Mark Southerland : A Lesson Learned Along the Way

I like to descend into the Patapsco Valley to experience its natural heritage through encounters with the more unusual animals that share the earth with us. When my children, Kelly and Julia, were young, the three of us were walking the winding path of Patapsco State Park on our way to the river.  There in our path, was a snake with a “hog nose,” (aka a “hognose snake”).

This strange creature proceeded to give Kelly and Julia a lesson in the wonders of biological evolution:

First she (the snake) tried to get away. Next, when I blocked the path of escape, she flattened her head (to look like a rattlesnake) and struck at my foot, and finally, when the humans were not deterred, she rolled on her back to show she was dead.

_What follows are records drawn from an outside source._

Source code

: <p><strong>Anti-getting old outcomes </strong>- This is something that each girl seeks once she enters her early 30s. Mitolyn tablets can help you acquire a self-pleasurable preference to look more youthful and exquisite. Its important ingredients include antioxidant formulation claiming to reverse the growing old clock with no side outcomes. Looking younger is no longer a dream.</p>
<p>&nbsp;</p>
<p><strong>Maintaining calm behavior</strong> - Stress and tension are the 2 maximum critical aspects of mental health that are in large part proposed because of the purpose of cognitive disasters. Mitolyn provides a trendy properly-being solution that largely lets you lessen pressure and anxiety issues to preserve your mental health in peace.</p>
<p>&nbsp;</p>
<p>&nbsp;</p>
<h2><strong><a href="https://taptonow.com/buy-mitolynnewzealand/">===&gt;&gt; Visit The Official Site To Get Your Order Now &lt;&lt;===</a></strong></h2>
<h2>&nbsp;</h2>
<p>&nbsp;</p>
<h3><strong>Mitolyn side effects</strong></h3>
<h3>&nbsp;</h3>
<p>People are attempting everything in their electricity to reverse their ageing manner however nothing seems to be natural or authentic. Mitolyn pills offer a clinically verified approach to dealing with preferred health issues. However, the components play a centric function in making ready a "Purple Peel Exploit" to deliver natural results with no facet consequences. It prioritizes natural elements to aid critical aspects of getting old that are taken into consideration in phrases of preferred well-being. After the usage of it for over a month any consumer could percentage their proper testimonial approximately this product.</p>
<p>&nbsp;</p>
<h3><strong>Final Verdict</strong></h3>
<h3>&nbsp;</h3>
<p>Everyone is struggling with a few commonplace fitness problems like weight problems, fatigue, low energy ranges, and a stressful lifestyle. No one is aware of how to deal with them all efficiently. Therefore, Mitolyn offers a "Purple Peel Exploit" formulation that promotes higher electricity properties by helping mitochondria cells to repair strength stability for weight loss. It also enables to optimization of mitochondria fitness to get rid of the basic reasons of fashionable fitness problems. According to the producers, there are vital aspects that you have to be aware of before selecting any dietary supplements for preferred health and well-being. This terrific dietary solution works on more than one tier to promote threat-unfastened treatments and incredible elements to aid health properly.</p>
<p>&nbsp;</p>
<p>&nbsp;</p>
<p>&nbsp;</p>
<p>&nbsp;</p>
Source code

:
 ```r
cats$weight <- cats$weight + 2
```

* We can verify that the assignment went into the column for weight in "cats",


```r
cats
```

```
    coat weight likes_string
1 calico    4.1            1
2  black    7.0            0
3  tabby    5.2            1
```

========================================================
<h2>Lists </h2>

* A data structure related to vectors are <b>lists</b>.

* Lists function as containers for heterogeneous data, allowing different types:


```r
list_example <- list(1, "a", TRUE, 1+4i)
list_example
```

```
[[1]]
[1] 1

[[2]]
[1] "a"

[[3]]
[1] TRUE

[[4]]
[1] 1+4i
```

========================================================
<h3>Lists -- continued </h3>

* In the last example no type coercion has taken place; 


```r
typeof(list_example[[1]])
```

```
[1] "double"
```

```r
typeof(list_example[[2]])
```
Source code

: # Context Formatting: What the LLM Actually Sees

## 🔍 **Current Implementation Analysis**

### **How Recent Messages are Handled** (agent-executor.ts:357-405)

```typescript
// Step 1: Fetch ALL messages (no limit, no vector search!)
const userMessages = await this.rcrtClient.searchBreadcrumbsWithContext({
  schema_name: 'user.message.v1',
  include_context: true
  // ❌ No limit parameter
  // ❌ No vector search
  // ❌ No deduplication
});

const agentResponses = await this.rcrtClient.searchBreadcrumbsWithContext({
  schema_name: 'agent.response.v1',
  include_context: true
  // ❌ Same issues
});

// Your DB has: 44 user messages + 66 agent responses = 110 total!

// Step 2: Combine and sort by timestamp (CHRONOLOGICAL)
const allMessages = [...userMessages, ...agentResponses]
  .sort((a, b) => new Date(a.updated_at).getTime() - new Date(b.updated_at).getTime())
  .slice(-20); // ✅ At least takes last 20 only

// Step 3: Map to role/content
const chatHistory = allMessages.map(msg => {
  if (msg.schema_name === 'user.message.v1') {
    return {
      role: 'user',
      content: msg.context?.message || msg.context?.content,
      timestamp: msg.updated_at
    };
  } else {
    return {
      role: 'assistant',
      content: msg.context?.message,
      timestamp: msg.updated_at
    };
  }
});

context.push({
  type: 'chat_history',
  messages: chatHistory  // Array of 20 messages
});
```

And perhaps most amazing of all (and perhaps not that adaptive), when turned right-side up, she turned up-side down again–to show that she was really dead!

 


Mark joined the PHG Board of Directors in 2016. He is Vice President at AKRF and has been supporting federal, state, and local water quality programs since 1988. He was the primary author of the EPA national program guidance on biological criteria and has been the lead consultant on the Maryland Biological Stream Survey for the Maryland Department of Natural Resources (DNR) since its inception in 1993. He has also supported the impaired waters, stressor identification, and TMDL programs for the Maryland Department of the Environment (MDE). Since 1996, he has helped 16 counties and cities in Maryland, Virginia, Delaware, and South Carolina develop stormwater programs and comply with the Chesapeake Bay and local TMDLs. Mark was previously chair of the Maryland Water Monitoring Council Board and currently chairs the Howard County Environmental Sustainability Board. He is also a member of the Science Council of the Maryland Academy of Sciences and Howard County Conservancy Board.